The progressors are pretty good in the bumps for cheater GS ski. The 70mm waist helps and they are my shortest ski at 175. I'll pull the trigger on the Soul 7s in October ... I get a work bonus then.


----------



## Abubob (Sep 10, 2013)

wa-loaf said:


> No, just fat.


Ha! That make two of us.



wa-loaf said:


> A certain AZ friendly shop has given me a decent price better than anything online right now.

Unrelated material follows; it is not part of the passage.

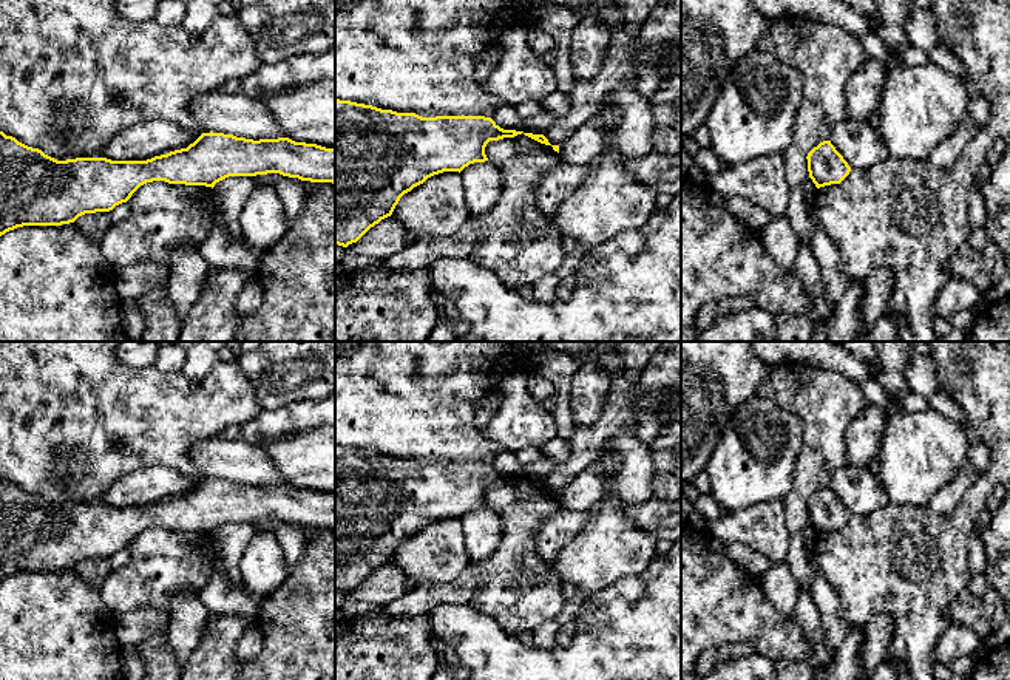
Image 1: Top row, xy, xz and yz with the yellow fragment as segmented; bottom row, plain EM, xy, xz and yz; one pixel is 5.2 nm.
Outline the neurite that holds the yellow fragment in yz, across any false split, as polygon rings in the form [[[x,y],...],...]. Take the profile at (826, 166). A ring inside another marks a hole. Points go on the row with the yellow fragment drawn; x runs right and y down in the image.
[[[823,141],[814,147],[806,159],[809,178],[817,189],[840,184],[851,172],[851,167],[831,141]]]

Doesn't look like you're getting any offers here. I only wish I could help.


----------



## wa-loaf (Sep 23, 2013)

Bump, make me an offer on the Wateas. I'll end up selling them at the Wachusett swap over Columbus day and I'd rather not give them their 20% ...


----------



## Edd (Sep 24, 2013)

The Soul 7 is a gorgeous looking ski. I'd like to get a dedicated powder board; something softer than my K2 Hardsides.


----------



## wa-loaf (Oct 12, 2013)

Racetigers are sold!


----------



## wa-loaf (Oct 14, 2013)

$300 for the Wateas!


----------



## ScottySkis (Oct 15, 2013)

wa-loaf said:


> $300 for the Wateas!



Can you shorten them with a chain saw lol.


----------



## wa-loaf (Oct 15, 2013)

Scotty said:


> Can you shorten them with a chain saw lol.

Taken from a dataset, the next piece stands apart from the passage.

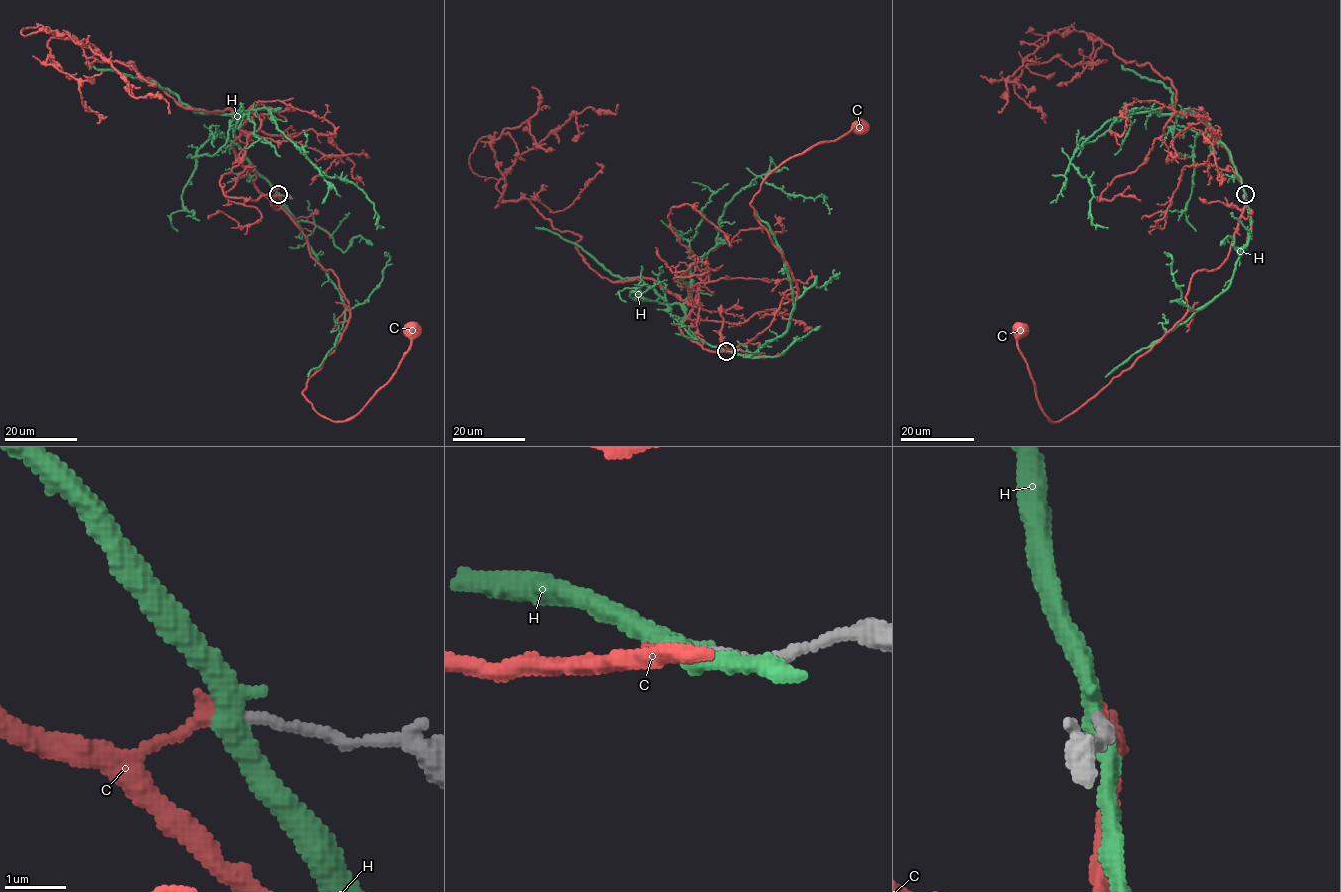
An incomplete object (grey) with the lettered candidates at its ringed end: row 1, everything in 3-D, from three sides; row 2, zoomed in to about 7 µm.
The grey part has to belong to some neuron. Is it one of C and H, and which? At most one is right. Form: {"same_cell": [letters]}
{"same_cell": ["C"]}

If you buy them you can do whatever you want with them ...


----------



## wa-loaf (Oct 22, 2013)

$300! Daddy bought a new pair of skis and wants to pay for them. A new pair of Dukes will cost you $400+!


----------



## Abubob (Oct 22, 2013)

If I hadn't bought Snowmonster's skis I'd definitely consider these. While the Watea's might be a bit long for me but it would be nice to have a newer backcountry pair of skis. Best I can say is if you haven't sold them by next season I'll be interested then. I have a feeling they'll be long gone by then though. It's a sweet set-up.


----------